For those who are not familiar with the algorithm, I'll give a brief description of it (it can be used for any $k$-colorable graph, but lets assume $k=3$).
We loop on $V$ until a $v\in V$ is found such that $\deg v \geq \sqrt {|V|}$. If no such $v\in V$ exists, then the graph has a bounded degree of $\sqrt{|V|}$, and can be easily colored using $\sqrt{|V|}$ colors in linear time (by simply iterating over all vertices and selecting an unoccupied color among the ones of its neighbours).
Once such a $v\in V$ is found, we denote by $G_v$ the induced subgraph of $v$'s neighbours. As $G$ is $3$-colorable, $G_v$ is $2$-colorable. That means, $G_v$ can be colored using $2$ colors in linear time, by a simple "red"-"blue" algorithm. By selecting a third color, $v$ can be colored as well. Once we move to the next $v\in V$, we use a different color class (each color class contains $3$ colors).

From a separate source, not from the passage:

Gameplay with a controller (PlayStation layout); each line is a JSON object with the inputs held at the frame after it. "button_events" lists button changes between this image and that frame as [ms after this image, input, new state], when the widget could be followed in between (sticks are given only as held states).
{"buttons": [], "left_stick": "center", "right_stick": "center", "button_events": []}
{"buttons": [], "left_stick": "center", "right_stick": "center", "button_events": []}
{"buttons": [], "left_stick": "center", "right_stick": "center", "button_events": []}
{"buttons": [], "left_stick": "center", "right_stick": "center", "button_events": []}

We know that $\left|V_{G_v}\right| \geq \sqrt{|V|}$. Meaning, this procedure occurs for at most $\frac{\left| V\right|}{\sqrt{\left| V\right|}} = \left| V \right|$ iterations. The running time is linear each time, meaning the entire running time is still linear (in the original $G$).
So far is the algorithm. I would like to use in the following way:
Given a graph $G=(V,E)$, try coloring it using Wigderson's algorithm. If the graph is actually $3$-colorable, this will succeed. You will receive a $O\left( \sqrt{\left| V \right|}\right)$-coloring. If $G$ is not $3$-colorable, I believe this will fail because there should be at least one vertex $v \in V$ whose color, under any coloring function, cannot be among $\left\{ 0,1,2 \right\}$ (up to a permutation of the colors...). Meaning, under any coloring, its neighbours use all the colors $\left\{ 0,1,2 \right\}$ and the induced subgraph of its neighbours is not $2$-colorable. This means that when we try to $2$-color it by a simple "red"-"blue" algorithm, we will fail. So by checking whether or not we fail in Wigderson's Algorithm, can we not verify in reality whether $G=(V,E)$ is $3$-colorable or not?
I assume the answer is no, yet I'm looking for my mistake, and if possible, to elaborate on where exactly I am wrong in here.